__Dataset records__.
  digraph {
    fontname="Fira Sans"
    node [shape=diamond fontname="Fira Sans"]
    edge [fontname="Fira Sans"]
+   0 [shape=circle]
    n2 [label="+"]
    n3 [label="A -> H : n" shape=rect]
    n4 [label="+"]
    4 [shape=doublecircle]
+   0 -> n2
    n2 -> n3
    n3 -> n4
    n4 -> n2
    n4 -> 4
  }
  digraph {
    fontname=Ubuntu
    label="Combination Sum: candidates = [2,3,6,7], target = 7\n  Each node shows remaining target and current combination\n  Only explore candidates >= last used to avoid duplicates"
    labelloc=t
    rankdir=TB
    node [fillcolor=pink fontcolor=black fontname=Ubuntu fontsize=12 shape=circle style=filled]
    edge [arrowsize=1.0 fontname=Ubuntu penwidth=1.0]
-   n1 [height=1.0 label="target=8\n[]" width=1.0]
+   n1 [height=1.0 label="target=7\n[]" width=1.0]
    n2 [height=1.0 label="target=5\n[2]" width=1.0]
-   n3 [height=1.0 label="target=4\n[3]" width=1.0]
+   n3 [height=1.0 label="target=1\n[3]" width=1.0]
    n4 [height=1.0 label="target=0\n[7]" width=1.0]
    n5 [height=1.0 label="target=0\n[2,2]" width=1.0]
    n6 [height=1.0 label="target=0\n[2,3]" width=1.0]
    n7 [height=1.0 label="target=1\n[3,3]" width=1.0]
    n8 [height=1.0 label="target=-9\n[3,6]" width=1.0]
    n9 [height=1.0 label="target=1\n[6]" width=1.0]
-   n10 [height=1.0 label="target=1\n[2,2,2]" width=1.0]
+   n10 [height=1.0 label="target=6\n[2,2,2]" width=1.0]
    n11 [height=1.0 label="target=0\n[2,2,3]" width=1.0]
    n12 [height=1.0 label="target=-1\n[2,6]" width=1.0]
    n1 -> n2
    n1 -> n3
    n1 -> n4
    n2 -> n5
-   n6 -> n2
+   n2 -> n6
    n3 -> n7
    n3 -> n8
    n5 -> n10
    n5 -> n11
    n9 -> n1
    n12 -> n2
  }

* * *

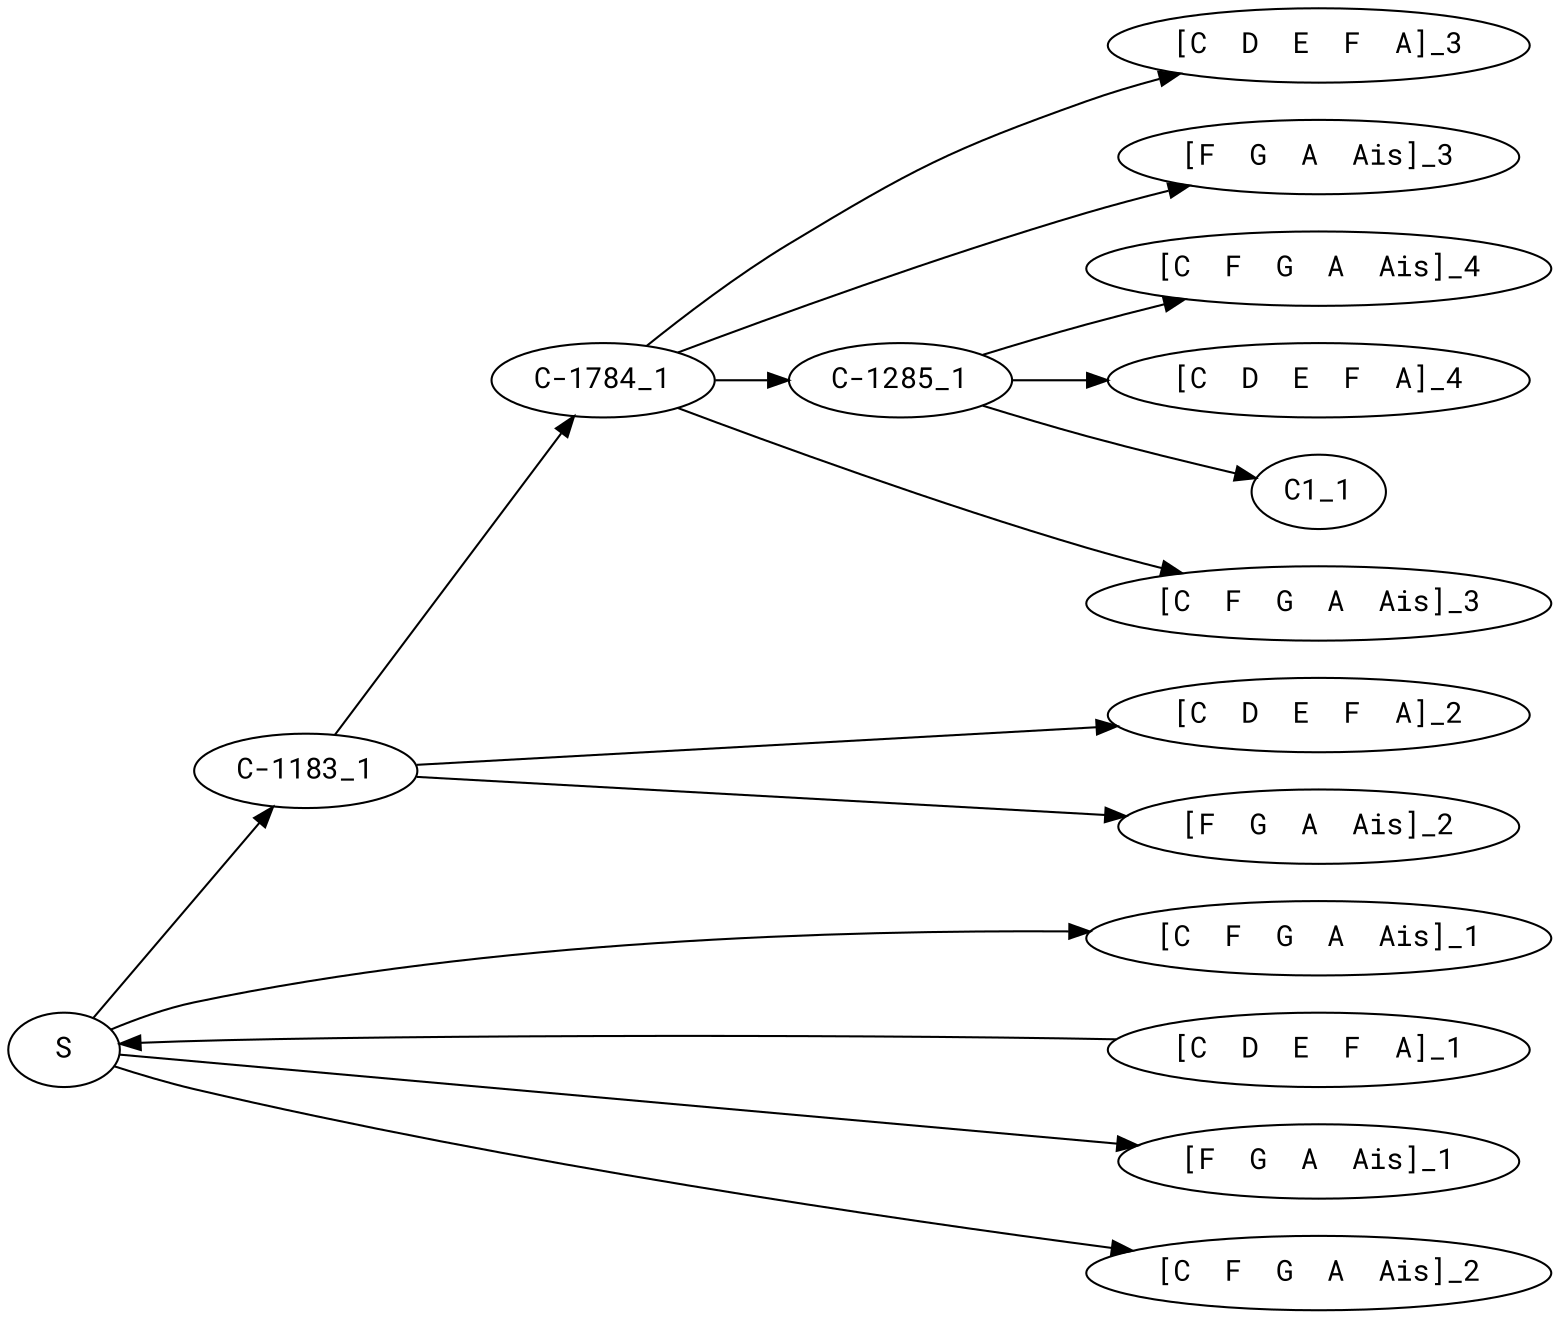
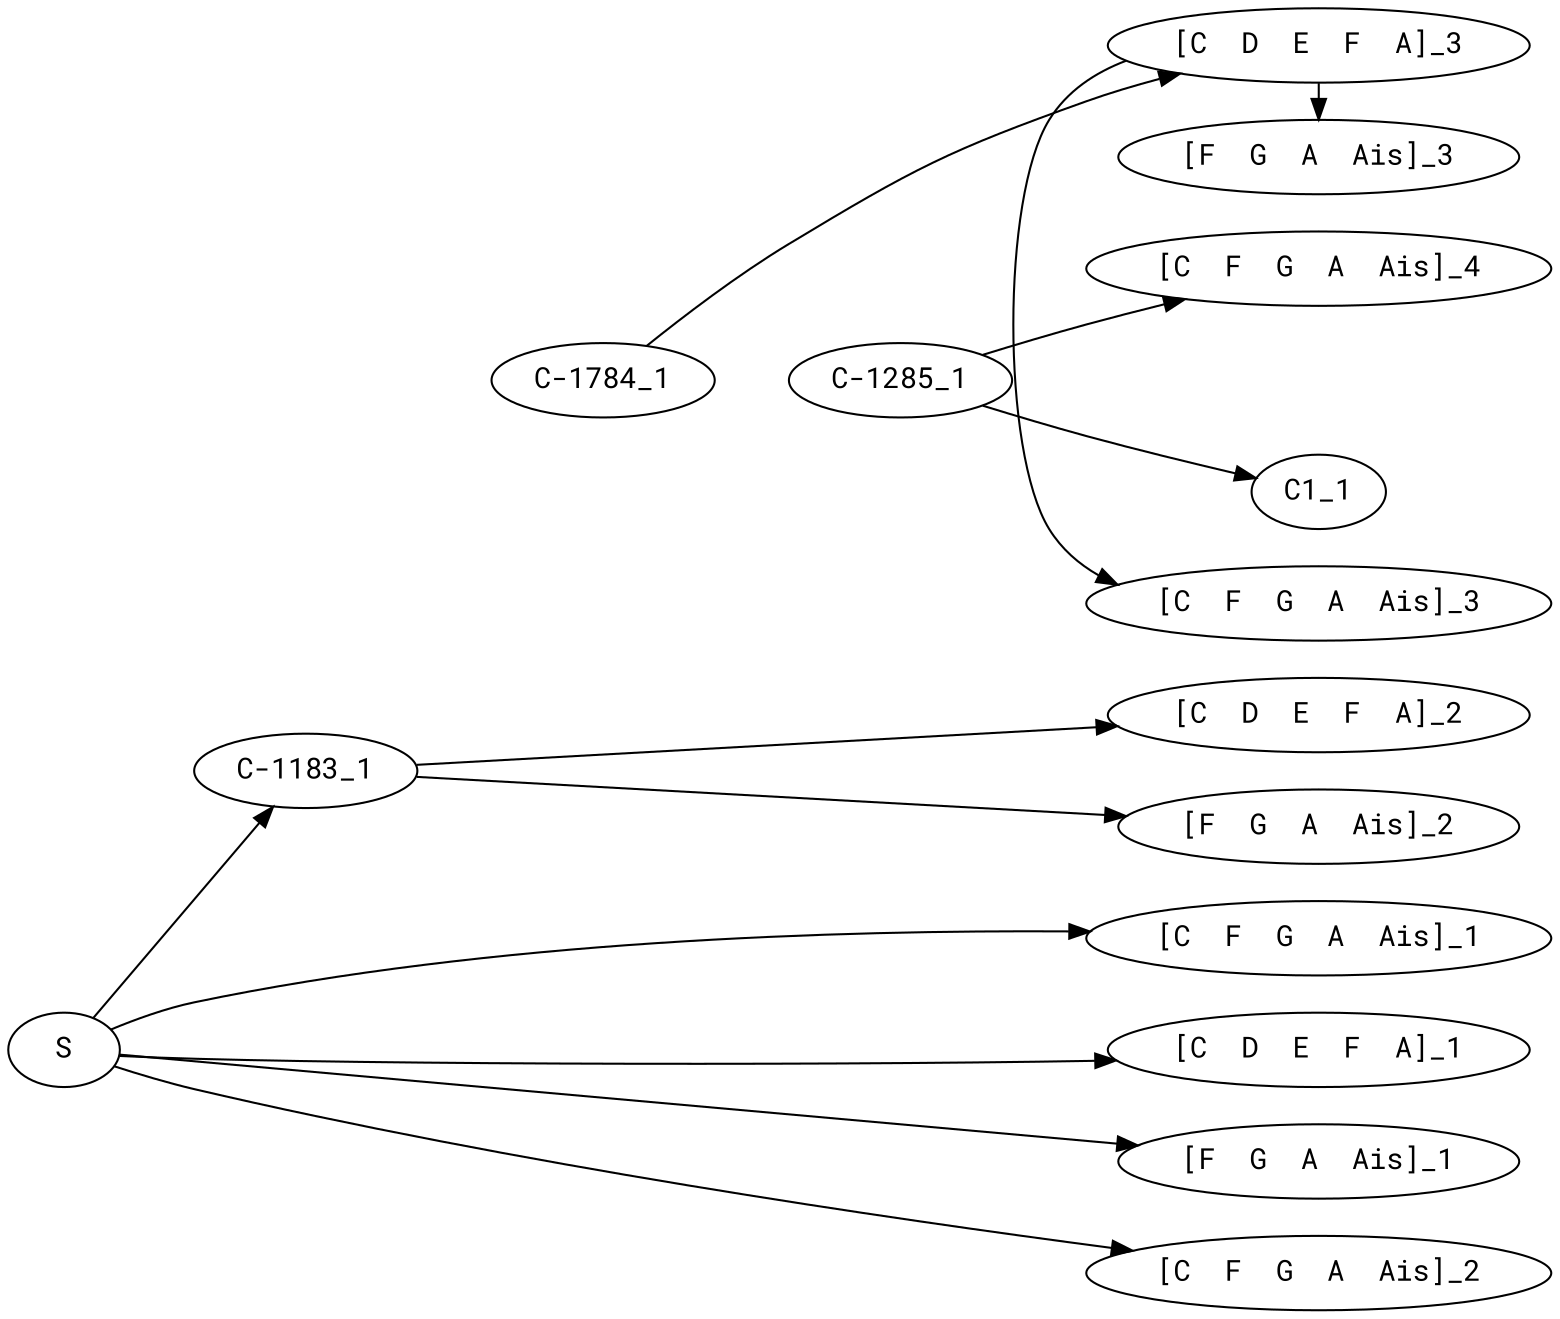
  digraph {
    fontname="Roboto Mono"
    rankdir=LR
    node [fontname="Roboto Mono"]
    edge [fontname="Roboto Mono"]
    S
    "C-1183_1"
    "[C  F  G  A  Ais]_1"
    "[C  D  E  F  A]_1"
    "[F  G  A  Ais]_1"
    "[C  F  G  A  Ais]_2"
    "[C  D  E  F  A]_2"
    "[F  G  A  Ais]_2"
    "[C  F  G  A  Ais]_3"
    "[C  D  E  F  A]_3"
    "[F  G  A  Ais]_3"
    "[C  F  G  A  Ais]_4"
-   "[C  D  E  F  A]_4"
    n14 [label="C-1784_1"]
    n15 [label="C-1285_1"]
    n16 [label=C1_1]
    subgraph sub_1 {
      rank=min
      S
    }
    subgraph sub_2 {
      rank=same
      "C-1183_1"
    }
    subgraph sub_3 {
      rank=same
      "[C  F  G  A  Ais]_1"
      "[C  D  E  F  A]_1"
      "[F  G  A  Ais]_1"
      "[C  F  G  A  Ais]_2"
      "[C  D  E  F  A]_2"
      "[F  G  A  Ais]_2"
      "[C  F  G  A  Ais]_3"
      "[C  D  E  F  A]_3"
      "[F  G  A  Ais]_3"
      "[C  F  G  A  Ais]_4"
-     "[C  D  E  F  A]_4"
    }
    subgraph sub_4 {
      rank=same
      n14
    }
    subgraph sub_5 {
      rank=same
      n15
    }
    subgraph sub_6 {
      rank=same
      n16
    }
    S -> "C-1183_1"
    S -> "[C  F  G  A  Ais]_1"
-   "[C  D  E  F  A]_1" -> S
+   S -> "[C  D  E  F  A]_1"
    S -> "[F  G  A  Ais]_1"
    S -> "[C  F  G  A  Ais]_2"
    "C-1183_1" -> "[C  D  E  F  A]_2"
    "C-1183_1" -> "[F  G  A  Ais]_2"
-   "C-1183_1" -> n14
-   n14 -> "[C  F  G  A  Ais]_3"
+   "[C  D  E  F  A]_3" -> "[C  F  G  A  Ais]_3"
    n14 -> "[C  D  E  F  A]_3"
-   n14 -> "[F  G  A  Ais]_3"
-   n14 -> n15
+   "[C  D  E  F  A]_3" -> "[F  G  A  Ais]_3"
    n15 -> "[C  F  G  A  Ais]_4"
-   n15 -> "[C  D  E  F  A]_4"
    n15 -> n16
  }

__What is expected__. Pick out every line of the data above that contains the string "node", and copy each one in full.

__Output below__.
    node [shape=diamond fontname="Fira Sans"]
    label="Combination Sum: candidates = [2,3,6,7], target = 7\n  Each node shows remaining target and current combination\n  Only explore candidates >= last used to avoid duplicates"
    node [fillcolor=pink fontcolor=black fontname=Ubuntu fontsize=12 shape=circle style=filled]
    node [fontname="Roboto Mono"]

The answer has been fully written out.